Camera intrinsics data:
::::

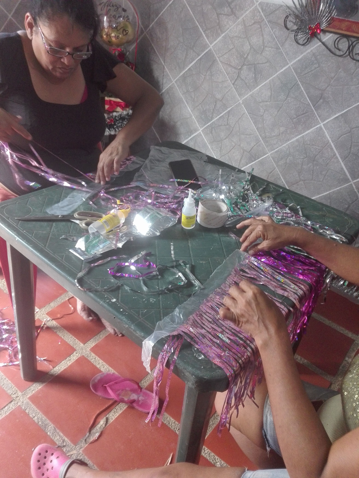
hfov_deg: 51.4
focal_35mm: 27
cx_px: 180
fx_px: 373
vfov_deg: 65.3
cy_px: 239
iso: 280
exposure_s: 1/33
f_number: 2
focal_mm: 3.79
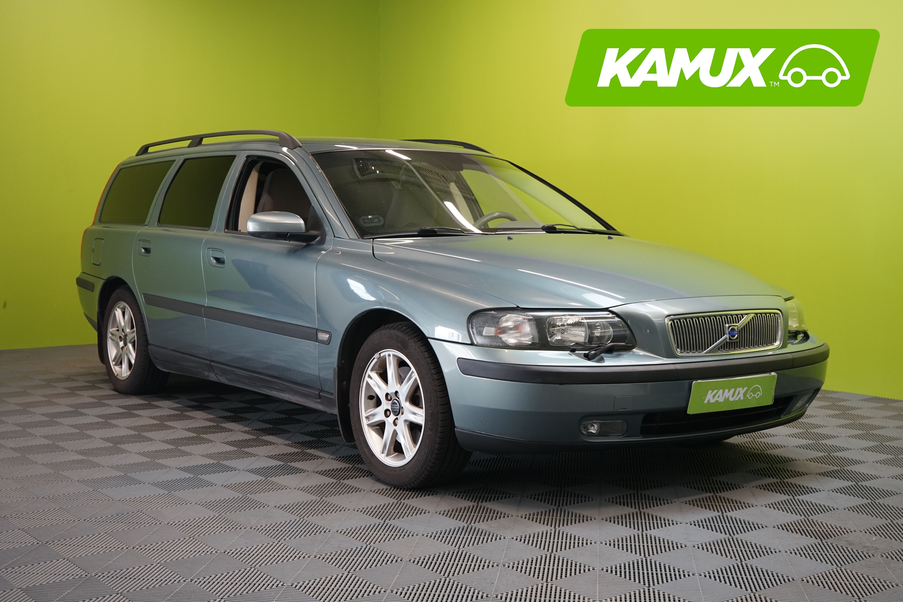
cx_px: 452
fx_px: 1129
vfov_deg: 29.9
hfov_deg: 43.6
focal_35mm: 45
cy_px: 301
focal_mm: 45
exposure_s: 1/30
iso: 1250
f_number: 6.3
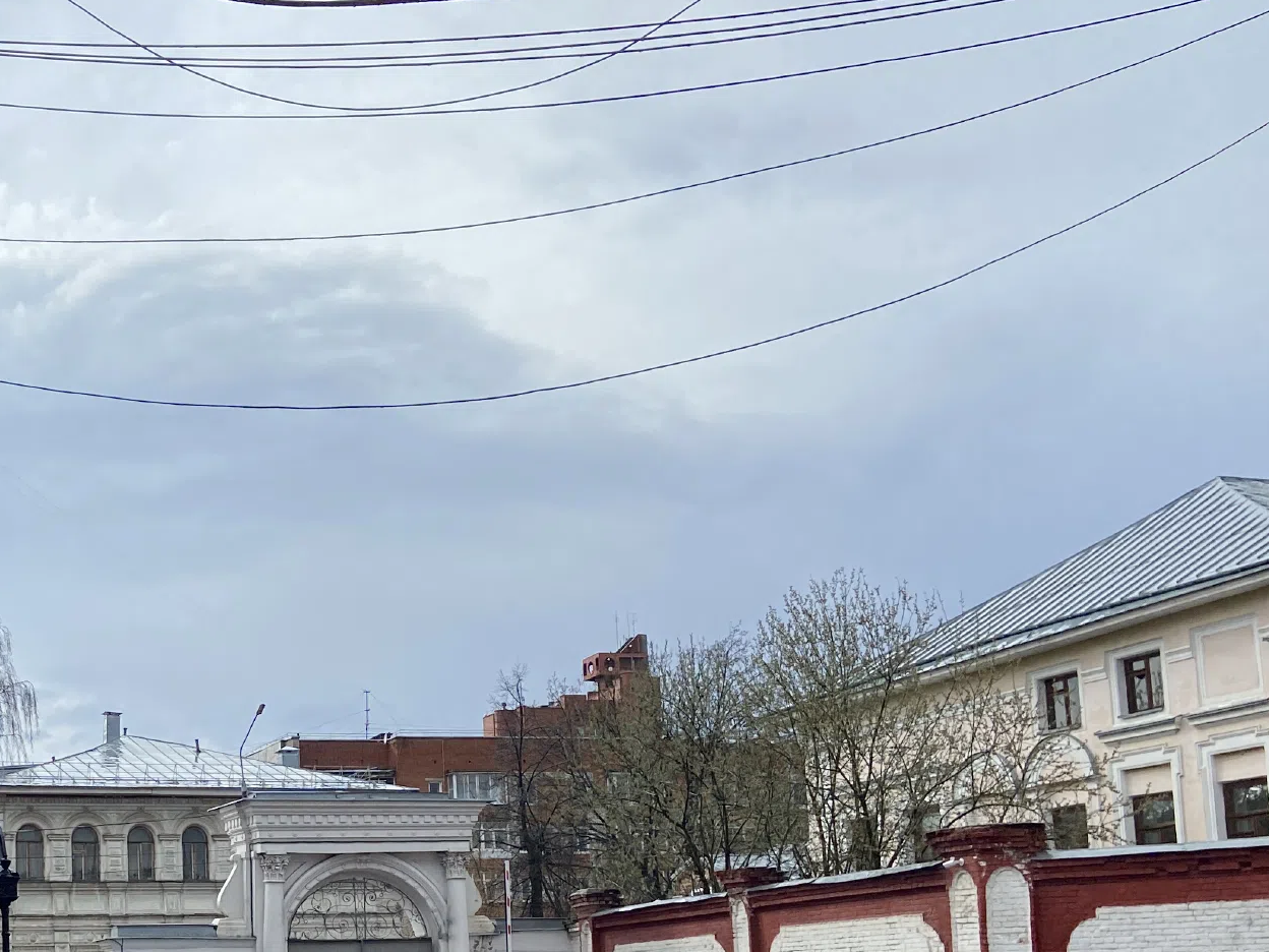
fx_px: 1833
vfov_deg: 28.4
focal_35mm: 50
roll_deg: +1.0
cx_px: 161
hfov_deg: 36.2
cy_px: 781
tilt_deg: +6.8
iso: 32
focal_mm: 4.25
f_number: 1.8
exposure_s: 1/3610
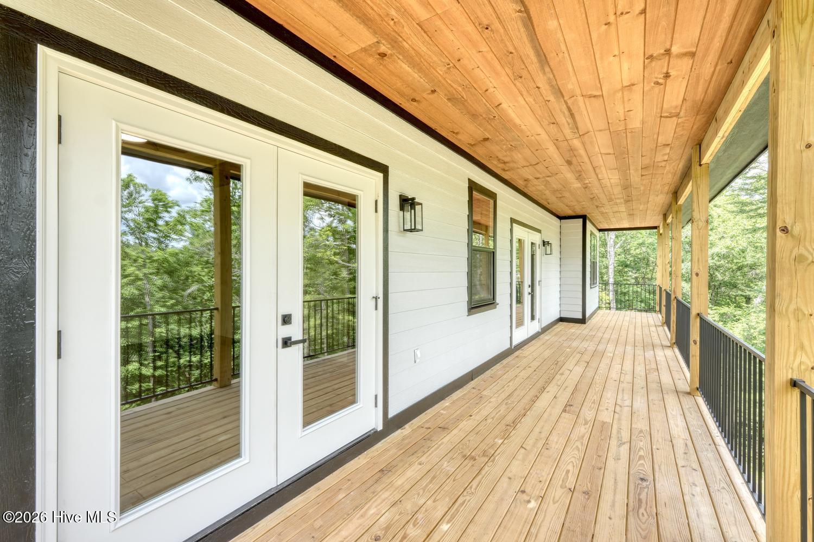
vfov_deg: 77.3
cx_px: 407
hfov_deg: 100.4
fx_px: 339
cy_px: 271
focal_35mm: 15
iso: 100
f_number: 9
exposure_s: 1/15
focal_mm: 10
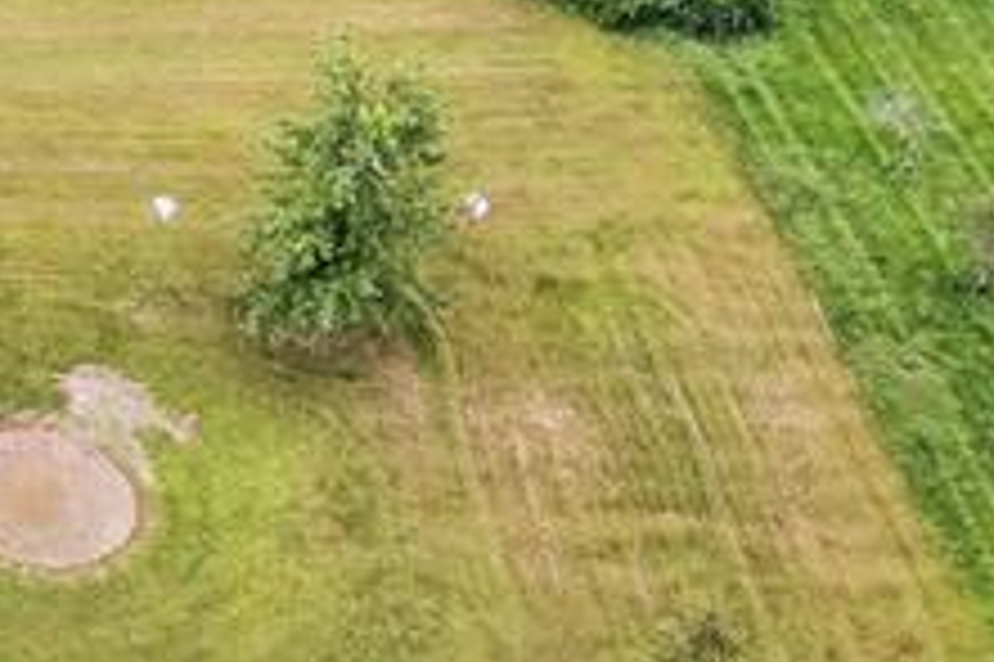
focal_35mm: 102
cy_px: 399
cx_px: -661
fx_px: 2814
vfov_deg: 13.4
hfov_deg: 17.2
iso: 100
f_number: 2.8
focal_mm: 8.38
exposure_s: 1/500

::::

* [YOUR GOAL]: Produce an exact copy of the lines from the line with "roll_deg: +1.0" through the last line of the data above, both ends included. No pictures belong in it.

* [ANSWER FOR THE TASK]:
roll_deg: +1.0
cx_px: 161
hfov_deg: 36.2
cy_px: 781
tilt_deg: +6.8
iso: 32
focal_mm: 4.25
f_number: 1.8
exposure_s: 1/3610
vfov_deg: 77.3
cx_px: 407
hfov_deg: 100.4
fx_px: 339
cy_px: 271
focal_35mm: 15
iso: 100
f_number: 9
exposure_s: 1/15
focal_mm: 10
focal_35mm: 102
cy_px: 399
cx_px: -661
fx_px: 2814
vfov_deg: 13.4
hfov_deg: 17.2
iso: 100
f_number: 2.8
focal_mm: 8.38
exposure_s: 1/500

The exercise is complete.